The Quantum Connection (Warp Speed II) – Travis S. Taylor

Computer geek Steven Montana was left alone in the world after the secret war in Warp Speed. Life is looking up as he gets a job for the government working on top secret stuff. Then it all goes to hell as he is abducted by aliens (again, as it turns out). At that point, the story changes scope significantly, as Steven hooks up with the protagonists of Warp Speed and they fight a war for the survival of humanity in a hostile galaxy.

This format of this novel is Heinleinian romp straight out of the Golden Age of Science Fiction. But there are differences. All the science is cutting edge, with quantum entanglement, computer agents and nanomachines to name but a few things. The generally positive outlook on humanity and charming naif tone from the prequel remain. Steven is an archetypal good guy who gets the intelligent and pretty girl (how the latter happens is a bit unusual, but still). It is also a novel of how opportunity for personal growth and turning yourself around can lurk behind the most unlikely corner.

Just like it’s predecessor, this one was immensely enjoyable. It is pure, shameless fun. The characters are perhaps a bit over the top but it feels as if the author does this very much on purpose, with a glint of mischief in his eye. All the Golden Age clichés are treated with respect and irreverence both, as this book harkens back to a simpler time, reminding us that goold old fashioned heroes can help us navigate today’s more complex moral landscape.

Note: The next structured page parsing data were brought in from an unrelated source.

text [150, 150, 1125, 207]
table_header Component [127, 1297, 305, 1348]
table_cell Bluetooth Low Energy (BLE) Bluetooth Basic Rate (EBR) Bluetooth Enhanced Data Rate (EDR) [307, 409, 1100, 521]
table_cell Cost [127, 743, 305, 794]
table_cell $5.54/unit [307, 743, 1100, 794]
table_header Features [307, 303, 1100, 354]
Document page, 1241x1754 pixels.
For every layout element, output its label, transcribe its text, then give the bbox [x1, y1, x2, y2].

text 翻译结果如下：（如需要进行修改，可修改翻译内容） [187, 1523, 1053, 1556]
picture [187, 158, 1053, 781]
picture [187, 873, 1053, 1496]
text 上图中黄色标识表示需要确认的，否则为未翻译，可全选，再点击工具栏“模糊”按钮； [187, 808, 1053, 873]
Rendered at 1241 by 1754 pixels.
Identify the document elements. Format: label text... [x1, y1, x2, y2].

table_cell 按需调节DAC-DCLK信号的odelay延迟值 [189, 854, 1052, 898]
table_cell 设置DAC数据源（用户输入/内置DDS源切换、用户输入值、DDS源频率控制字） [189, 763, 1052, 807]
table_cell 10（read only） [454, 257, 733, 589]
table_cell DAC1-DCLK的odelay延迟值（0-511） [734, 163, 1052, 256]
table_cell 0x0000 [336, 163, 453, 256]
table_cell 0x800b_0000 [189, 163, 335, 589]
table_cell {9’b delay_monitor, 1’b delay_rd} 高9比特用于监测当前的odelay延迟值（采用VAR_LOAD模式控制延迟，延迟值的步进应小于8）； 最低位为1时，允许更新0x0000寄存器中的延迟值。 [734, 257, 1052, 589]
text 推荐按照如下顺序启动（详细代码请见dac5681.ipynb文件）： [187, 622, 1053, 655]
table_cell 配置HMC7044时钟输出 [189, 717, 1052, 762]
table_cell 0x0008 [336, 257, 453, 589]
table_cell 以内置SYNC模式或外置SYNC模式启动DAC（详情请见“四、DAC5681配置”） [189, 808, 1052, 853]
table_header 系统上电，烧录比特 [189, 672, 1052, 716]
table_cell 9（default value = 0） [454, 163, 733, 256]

The Bohr Maker; Deception Well; Vast – Linda Nagata

These three very loosely connected novels span thousand of years. Nagata writes competently about a future in which humanity is first technologically lifting itself off earth, and finally scattered about a hostile universe. I enjoyed them even though Nagata does two things which annoy me. The first is that the novels are in parts rather boring. Nothing much happens. The other thing is that she can be very  depressing. Vast especially makes me feel just a bit too small in a vast (heh) universe.

Prey – Michael Crichton

Crichton takes on nanotechnology in his usual “one-week story” format. Exciting and with some neat tech stuff but not particularly deep. This sort of thing has an irresistible appeal for a geek like me . Genetics, computers, nanotech, all rolled into one. Pity the book isn’t that good.